Can I trust the MCMC results? If not, how can I improve the model without the change to the assumption \tau_n<\tau_s<\tau_c?

Thanks in advance for any tips and kind help.

instead of sampling the taus, sample tau1, the increment to tau2, and the increment to tau3

make these increments positive parameters… voila

1 Like

Use positive_ordered:

data {
    int <lower = 1> N;
    vector [N] Y;   //responses
}

transformed data {
    real <lower = 0> sigma_square = 5;
    real <lower = 0> sigma = sqrt(sigma_square);
}

parameters {
    positive_ordered [3] tau;
}

model {
    vector [N] mu = rep_vector(tau[1] + tau[2] + tau[3], N);
    Y ~ normal(mu, sigma);
}

I don’t think this model is identified though. Why are the parameters constrained to be less than 20?

1 Like

No. The link provided in the message

https://mc-stan.org/misc/warnings.html#divergent-transitions-after-warmup

has more details.

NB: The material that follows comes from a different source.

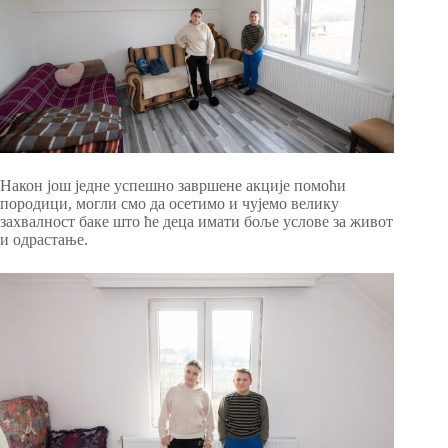
Након још једне успешно завршене акције помоћи
породици, могли смо да осетимо и чујемо велику
захвалност баке што ће деца имати боље услове за живот
и одрастање.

In this case, you are going to need a different parameterization. Anytime there is an if (...) condition that depends on unknown variables, the sampler will struggle. In this case, you should be able to do just fine with

parameters {
  positive_ordered[3] tau;
}

and then indexing the three elements of tau as \tau_n, \tau_s, \tau_c.

2 Likes

Thanks for your help!

This is just an assumption, which is out of curiosity, but I think the assumption may make the coding messy and discourage me to use increment for tau.

By the way, if I use positive_ordered [3] tau in Stan, what is the corresponding (default) joint prior of them? Is it flat/uniform anywhere in the region tau[1]<tau[2]<tau[3]?

Yes (it is uniform over the y_k values), but this is not a very intuitive space to reason about.